No ano passado, a Limpebrás se associou à italiana Asja, dona de 24 usinas de biogás na Itália e mais duas no Brasil, para gerar eletricidade com a decomposição de lixo nos aterros de Uberlândia. As duas empresas criaram uma terceira, a Energás, para administrar o investimento de 15 milhões de reais a ser feito nos próximos cinco anos.

Além do investimento, a empresa italiana foi responsável pela escolha dos fornecedores para a construção de uma usina e pelo contrato de venda da eletricidade à Cemig, concessionária de energia de Minas Gerais. "A parceria nos deixou seguros da viabilidade do negócio", diz Domício Ricardo Borges, de 64 anos, fundador da Limpebrás. A nova unidade de negócios deve faturar 4 milhões de reais neste ano, o que deve ajudar a Limpebrás a elevar 12% as receitas, previstas para chegar a 65 milhões de reais.

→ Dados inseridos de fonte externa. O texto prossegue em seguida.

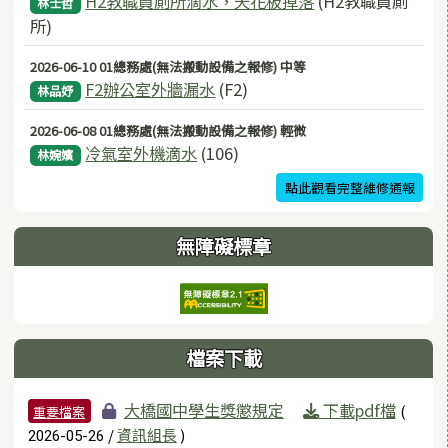
H2教職員廁所滴水，天花板掉落
(H2教職員廁
林士哲
所)
2026-06-10 01總務處(無法搬動設備之報修) 中等
F2辦公室外牆漏水
(F2)
林品妤
2026-06-08 01總務處(無法搬動設備之報修) 輕微
冷氣室外機滴水
(106)
林婉嬪
點此觀看完整維修通報
無障礙標章
檔案下載
檔案列表
大橋國中學生獎懲規定
下載pdf檔
(
重要檔案
/
資訊組長
)
2026-05-26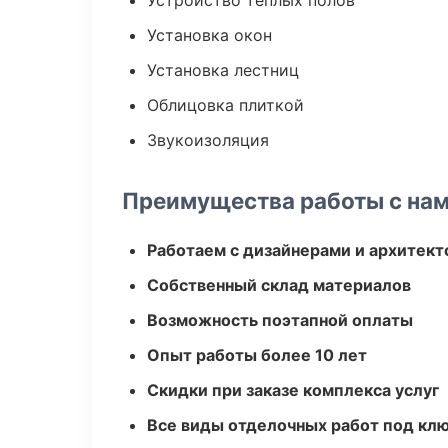
Устройство теплых полов
Установка окон
Установка лестниц
Облицовка плиткой
Звукоизоляция
Преимущества работы с на
Работаем с дизайнерами и архитек
Собственный склад материалов
Возможность поэтапной оплаты
Опыт работы более 10 лет
Скидки при заказе комплекса услуг
Все виды отделочных работ под кл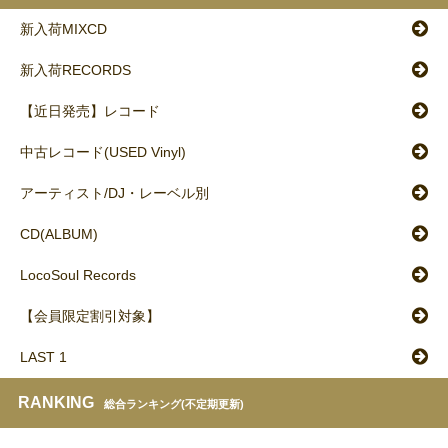
新入荷MIXCD
新入荷RECORDS
【近日発売】レコード
中古レコード(USED Vinyl)
アーティスト/DJ・レーベル別
CD(ALBUM)
LocoSoul Records
【会員限定割引対象】
LAST 1
RANKING
総合ランキング(不定期更新)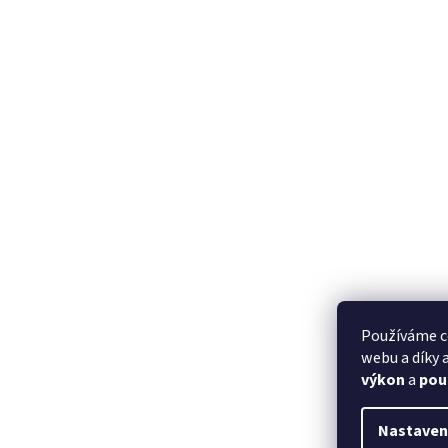
Používáme c
webu a díky
výkon
a
pou
Nastaven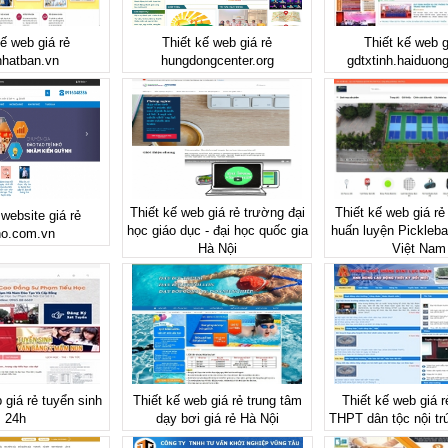
kế web giá rẻ
Thiết kế web giá rẻ
Thiết kế web g
nhatban.vn
hungdongcenter.org
gdtxtinh.haiduon
Thiết kế web giá rẻ trường đại
Thiết kế web giá rẻ
 website giá rẻ
học giáo dục - đại học quốc gia
huấn luyện Picklebal
ho.com.vn
Hà Nội
Việt Nam
 giá rẻ tuyển sinh
Thiết kế web giá rẻ trung tâm
Thiết kế web giá 
24h
dạy bơi giá rẻ Hà Nội
THPT dân tộc nội tr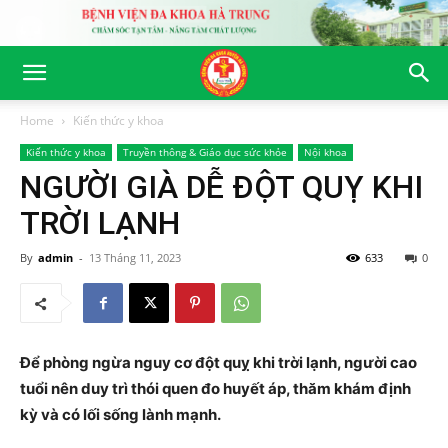
Home
Kiến thức y khoa
Kiến thức y khoa
Truyền thông & Giáo dục sức khỏe
Nội khoa
NGƯỜI GIÀ DỄ ĐỘT QUỴ KHI
TRỜI LẠNH
By
admin
-
13 Tháng 11, 2023
633
0
Để phòng ngừa nguy cơ đột quỵ khi trời lạnh, người cao
tuổi nên duy trì thói quen đo huyết áp, thăm khám định
kỳ và có lối sống lành mạnh.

Os investimentos em fontes alternativas também incluem projetos de pequenas centrais hidrelétricas. Nessas usinas, as represas medem no máximo 3 quilômetros quadrados - um laguinho se comparados aos 1.500 quilômetros quadrados inundados para dar lugar à usina de Itaipu.

Hoje há no país 422 pequenas centrais hidrelétricas - o dobro de uma década atrás, segundo dados da Abragel, a associação de empresas do setor. Boa parte dessas usinas foi feita por empresas interessadas em reduzir a conta de luz ou por distribuidoras de energia com programas de prevenção contra blecautes.

Esse mercado abriu espaço para empresas como a AQX, de Florianópolis, fabricante de equipamentos que monitoram geradores. Entre os clientes da AQX estão distribuidoras de energia, como a mineira Cemig e a paranaense Copel, que construíram pequenas hidrelétricas nos últimos anos. Por enquanto, as receitas da AQX, estimadas em 2 milhões de reais em 2012, vêm da venda do equipamento. “Logo vamos oferecer o monitoramento como uma prestação de serviço pago em mensalidades”, diz Mauro Pacheco, de 44 anos, sócio da empresa. “Será uma alteração importante no nosso modelo de negócios, pois permitirá obter receitas recorrentes que vão sustentar nosso crescimento”, diz ele.